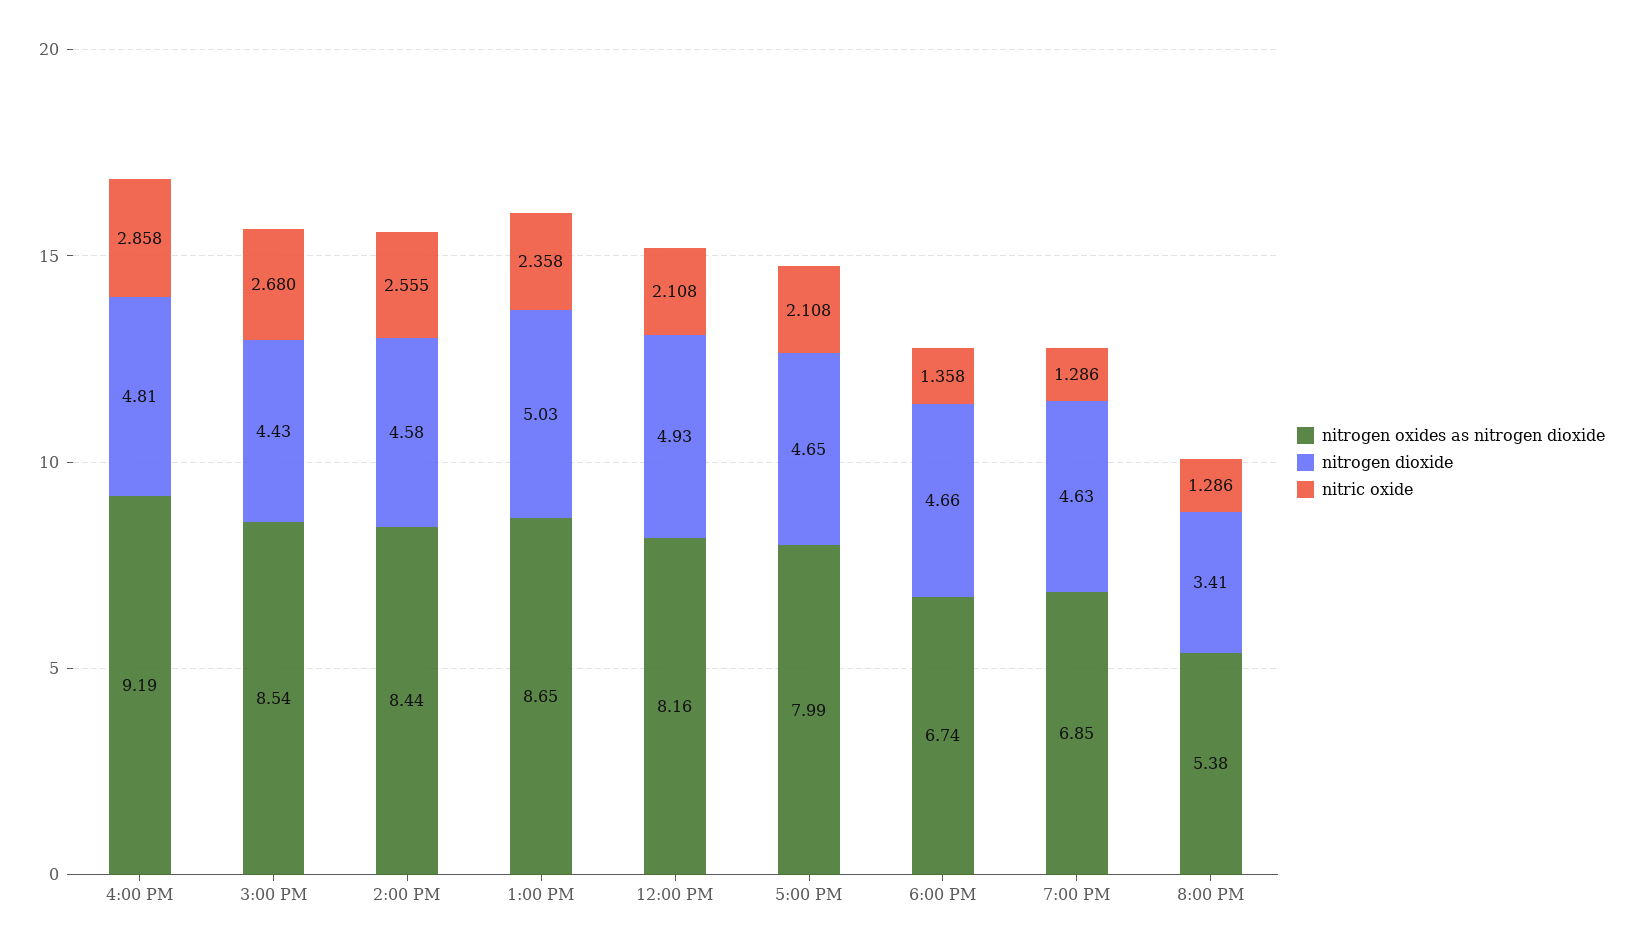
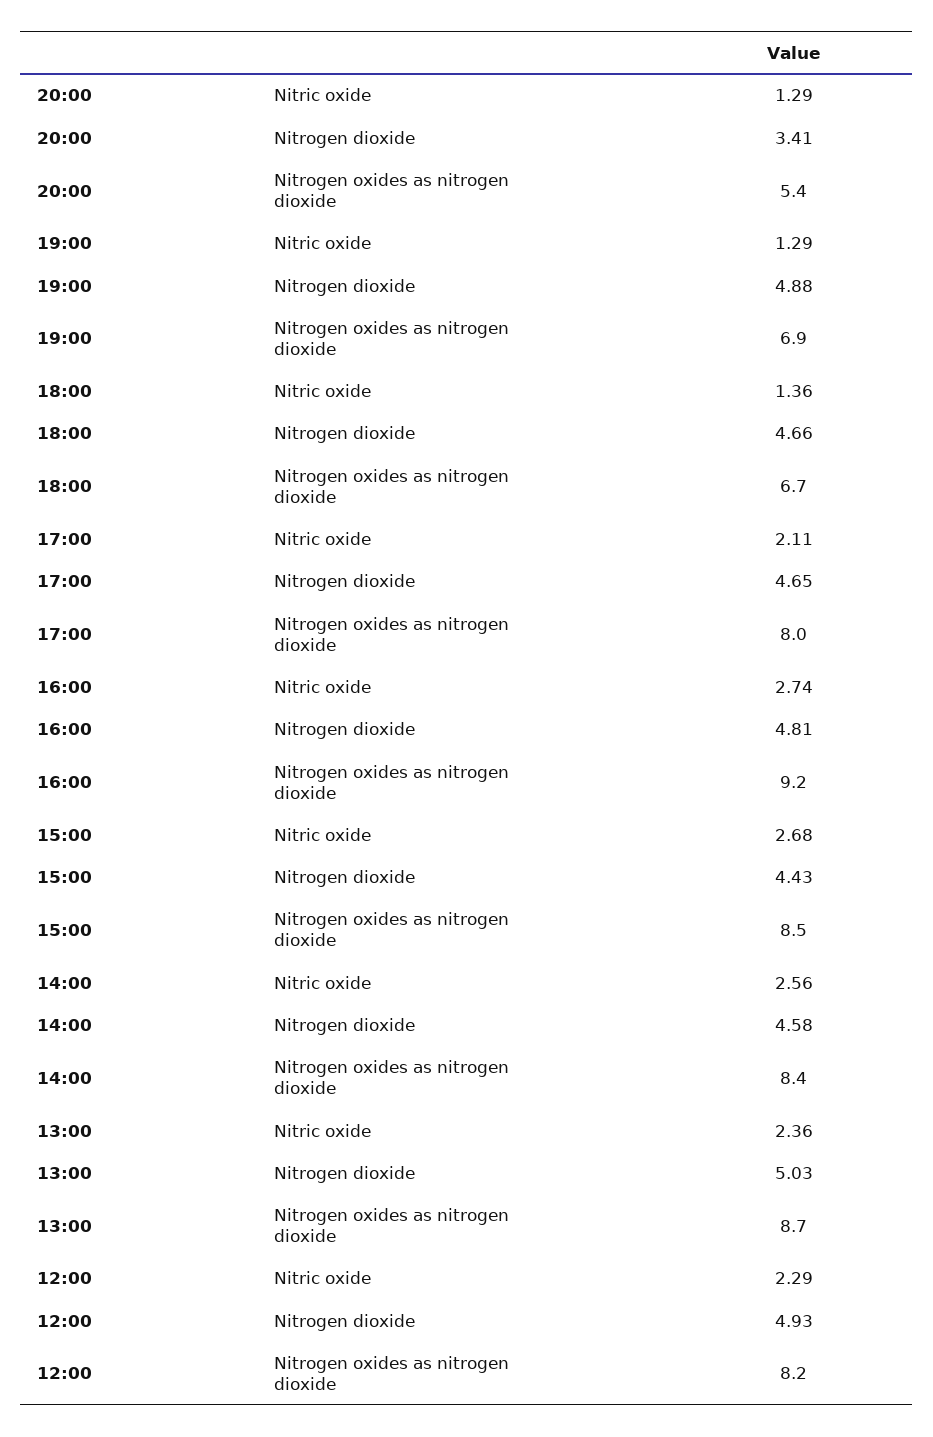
  {
    "nitrogen oxides as nitrogen dioxide": {
      "4:00 PM": 9.19,
      "3:00 PM": 8.54,
      "2:00 PM": 8.44,
      "1:00 PM": 8.65,
      "12:00 PM": 8.16,
      "5:00 PM": 7.99,
      "6:00 PM": 6.74,
      "7:00 PM": 6.85,
      "8:00 PM": 5.38
    },
    "nitrogen dioxide": {
      "4:00 PM": 4.81,
      "3:00 PM": 4.43,
      "2:00 PM": 4.58,
      "1:00 PM": 5.03,
      "12:00 PM": 4.93,
      "5:00 PM": 4.65,
      "6:00 PM": 4.66,
-     "7:00 PM": 4.63,
+     "7:00 PM": 4.88,
      "8:00 PM": 3.41
    },
    "nitric oxide": {
-     "4:00 PM": 2.858,
+     "4:00 PM": 2.74,
      "3:00 PM": 2.68,
      "2:00 PM": 2.555,
      "1:00 PM": 2.358,
-     "12:00 PM": 2.108,
+     "12:00 PM": 2.29,
      "5:00 PM": 2.108,
      "6:00 PM": 1.358,
      "7:00 PM": 1.286,
      "8:00 PM": 1.286
    }
  }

**Task prompt:** I'd like every line with the string "nitrogen" copied from the listing.

**Result for this exercise:**
    "nitrogen oxides as nitrogen dioxide": {
    "nitrogen dioxide": {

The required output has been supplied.